▶ **Supplied information**
○ ○ ○

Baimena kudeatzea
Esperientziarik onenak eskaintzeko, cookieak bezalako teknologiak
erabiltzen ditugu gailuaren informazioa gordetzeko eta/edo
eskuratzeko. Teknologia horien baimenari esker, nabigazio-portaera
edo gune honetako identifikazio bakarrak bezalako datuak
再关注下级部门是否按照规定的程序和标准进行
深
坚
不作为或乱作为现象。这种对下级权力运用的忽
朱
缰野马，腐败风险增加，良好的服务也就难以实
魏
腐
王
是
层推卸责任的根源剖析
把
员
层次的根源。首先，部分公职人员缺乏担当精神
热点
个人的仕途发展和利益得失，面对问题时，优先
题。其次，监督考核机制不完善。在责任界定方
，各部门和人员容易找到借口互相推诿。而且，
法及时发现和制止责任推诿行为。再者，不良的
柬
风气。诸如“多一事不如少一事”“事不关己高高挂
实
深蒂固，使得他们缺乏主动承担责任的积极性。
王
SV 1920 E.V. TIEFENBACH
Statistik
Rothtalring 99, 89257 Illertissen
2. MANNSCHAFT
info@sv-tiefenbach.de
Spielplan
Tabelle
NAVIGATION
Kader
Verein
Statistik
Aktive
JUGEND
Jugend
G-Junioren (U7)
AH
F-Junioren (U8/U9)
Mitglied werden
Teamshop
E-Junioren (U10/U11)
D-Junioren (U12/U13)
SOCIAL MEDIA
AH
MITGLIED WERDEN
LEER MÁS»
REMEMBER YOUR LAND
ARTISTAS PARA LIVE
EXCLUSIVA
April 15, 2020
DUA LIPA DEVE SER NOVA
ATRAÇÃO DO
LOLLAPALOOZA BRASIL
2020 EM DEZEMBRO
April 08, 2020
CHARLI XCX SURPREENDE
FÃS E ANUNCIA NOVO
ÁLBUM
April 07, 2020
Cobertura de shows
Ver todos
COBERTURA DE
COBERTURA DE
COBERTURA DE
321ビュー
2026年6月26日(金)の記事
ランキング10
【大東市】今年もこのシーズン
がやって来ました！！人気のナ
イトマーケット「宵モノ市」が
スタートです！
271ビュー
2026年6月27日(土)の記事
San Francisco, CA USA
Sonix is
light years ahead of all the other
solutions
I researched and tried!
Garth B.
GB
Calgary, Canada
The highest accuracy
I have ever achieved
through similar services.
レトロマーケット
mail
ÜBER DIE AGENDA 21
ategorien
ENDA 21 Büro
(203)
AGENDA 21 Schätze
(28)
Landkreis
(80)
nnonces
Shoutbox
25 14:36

○ ○ ○

▶ **Try it**
Search the data above and return each line in which "bezalako" occurs.

▶ **Expected answer**
Esperientziarik onenak eskaintzeko, cookieak bezalako teknologiak
edo gune honetako identifikazio bakarrak bezalako datuak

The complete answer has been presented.